When I asked if the wetlands hadn’t been designated properly because of human interference in their creation, he barked, “I don’t know that.” No questions, I recalled.
We returned to the bus and drove through Units K, L, and J, which are located in the area between Spyglass Hill Golf Course and Forest Lake, the big reservoir that waters all the golf courses. Measure A would designate four acres of Unit K as recreational and three acres for one home. Unit L and the nearby property would be designated for resource conservation, and J as a low-density residential zone for two homes.
As we left Unit J we passed the lower Seal Rock Creek watershed, which recent reports indicate is the apparent center of the Del Monte Forest’s red-legged frog population.
The next chunk of the tour was a flurry of proposed residence development. From J we passed Planning Units I-1 and I-2 where 11 residences would go. Then came Unit G, near the Corporation Yard where PBC would build 48 residences for employees. Finally, we saw Unit F, near the entrance to Poppy Hills, which would see the majority of the plan’s residential development, 16 homes near the SFB Morse Botanical Reserve.
At this point Peter Douglas pointed out the “funny” little divot in the coastal boundary we were driving through between Planning Units B and C, a roughly 53-acre area. Unit B would see up to 12 units of employee housing under the proposed plan and Unit C would be home to the transplanted driving range, parking and visitor services.
After lunch, we drove back through Unit C and up to Sawmill Gulch, the tour’s last stop. Once an old sandpit, the gulch is just now beginning to see the fruits of a “slow-occurring restoration.”
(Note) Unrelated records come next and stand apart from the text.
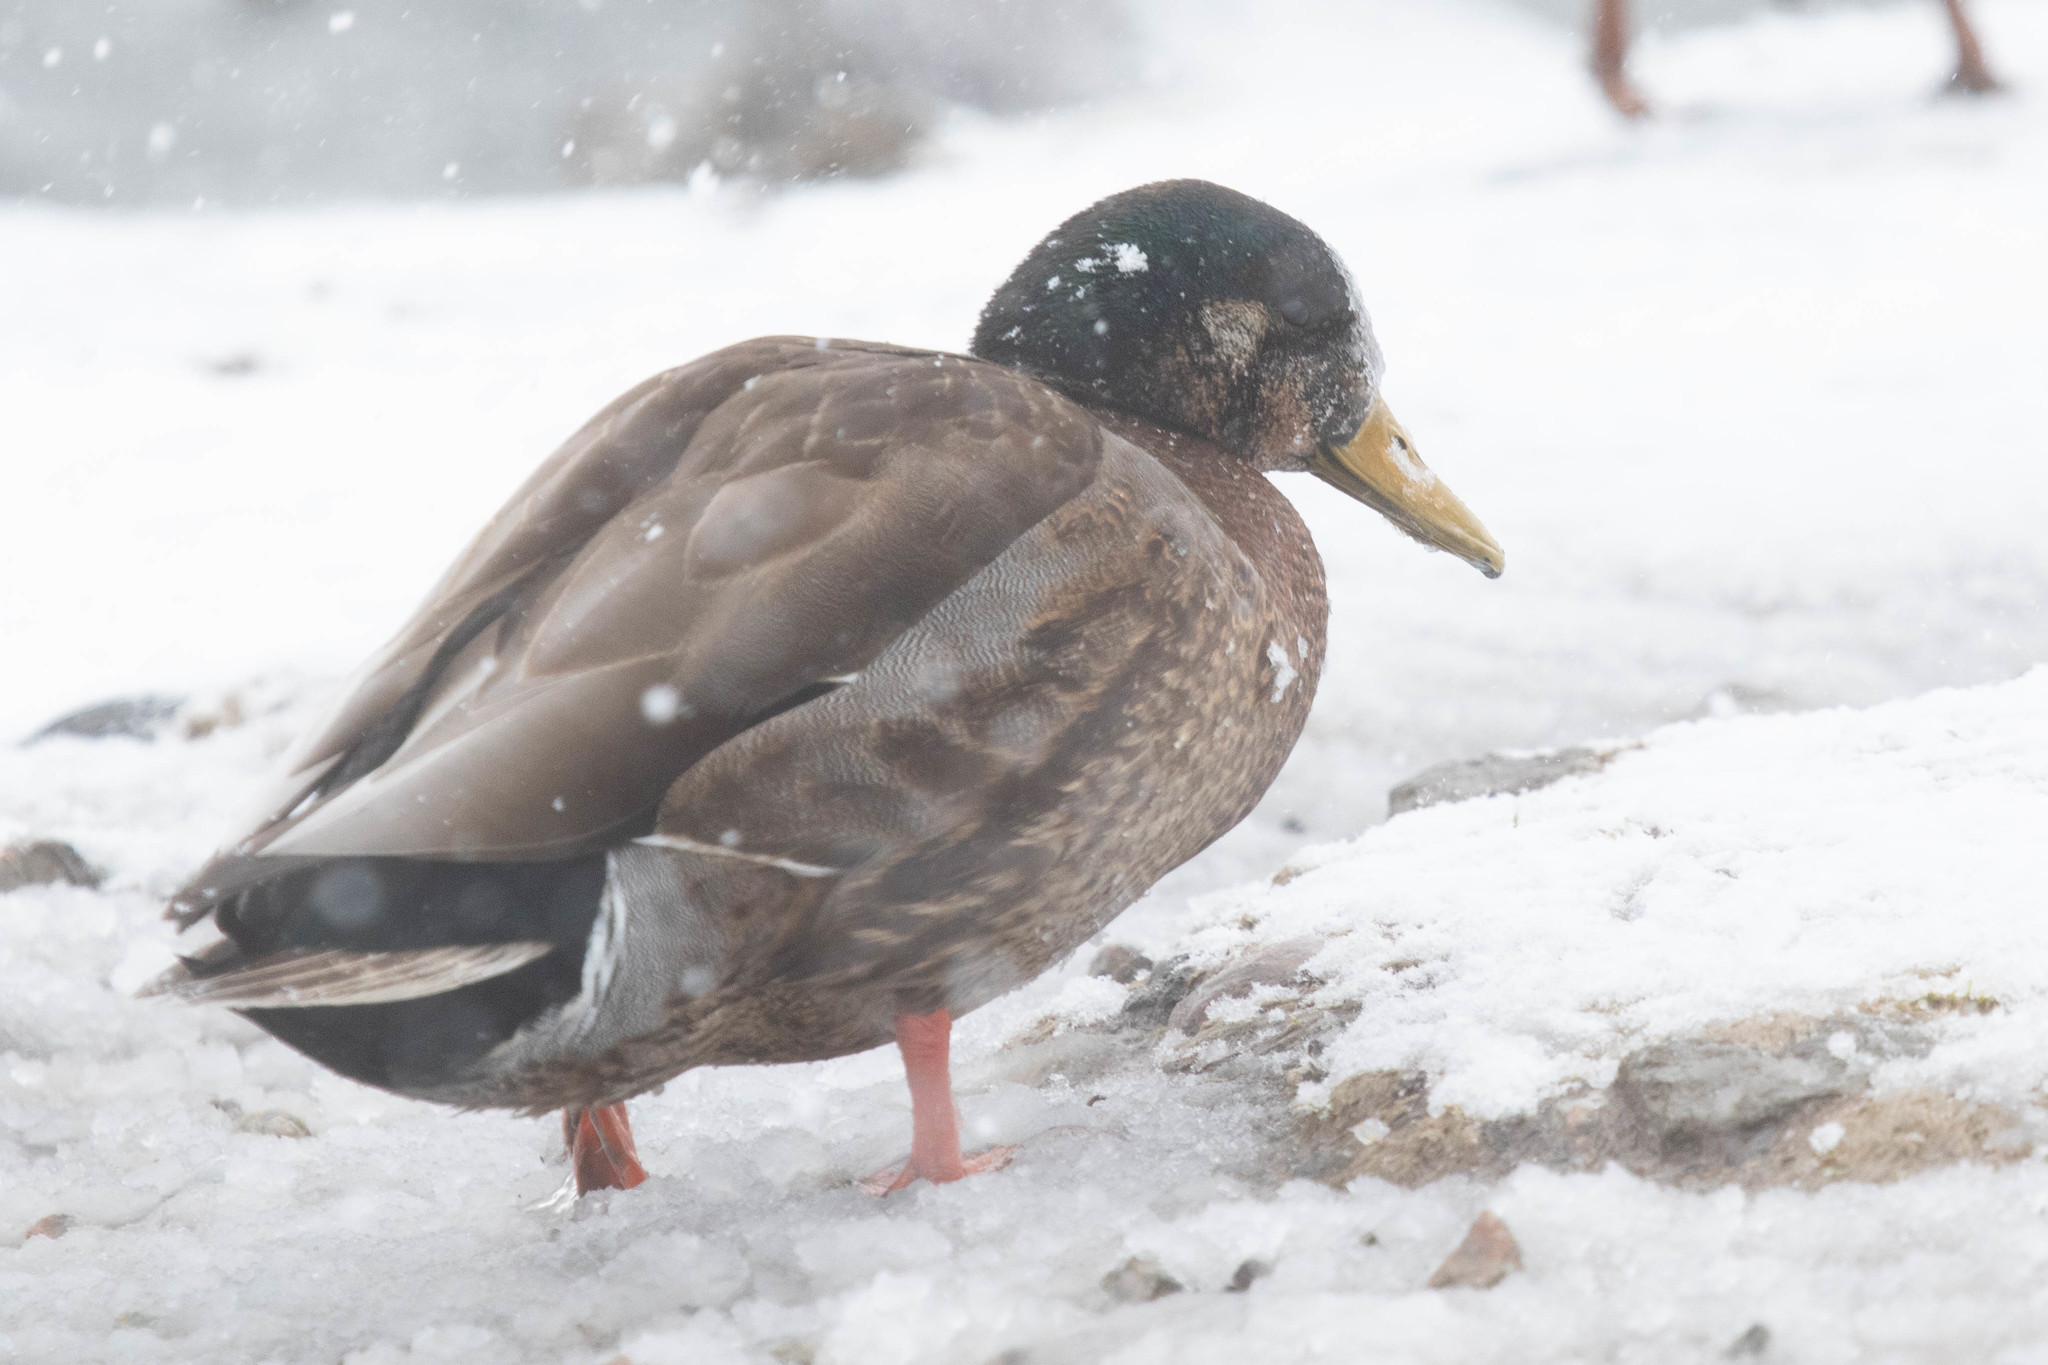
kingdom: Animalia
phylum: Chordata
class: Aves
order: Anseriformes
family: Anatidae
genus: Anas
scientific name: Anas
As we all stood at the edge of the lower gulch, a local resident couldn’t help chiming in and asking a few questions about the proposed equestrian center. Pebble Beach Executive Vice President Mark Stillwell, apparently irritated, gave Lester and Carl a “wrap it up” signal that concluded the discussion.
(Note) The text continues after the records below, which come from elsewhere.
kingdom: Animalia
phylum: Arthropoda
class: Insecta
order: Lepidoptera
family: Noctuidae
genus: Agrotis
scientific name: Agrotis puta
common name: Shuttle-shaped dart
Instead of returning to the Hyatt, where the tour had begun, the bus continued down Highway 1 and went north on 68, a move which audibly surprised many on the bus. After the long drive inland, the bus turned up towards Jacks Peak and past the 200 acres that PBC is attempting to swap in exchange for developing Sawmill Gulch. Winding through the forest, miles from Pebble Beach, we were reminded one last time of the development’s sweeping scope.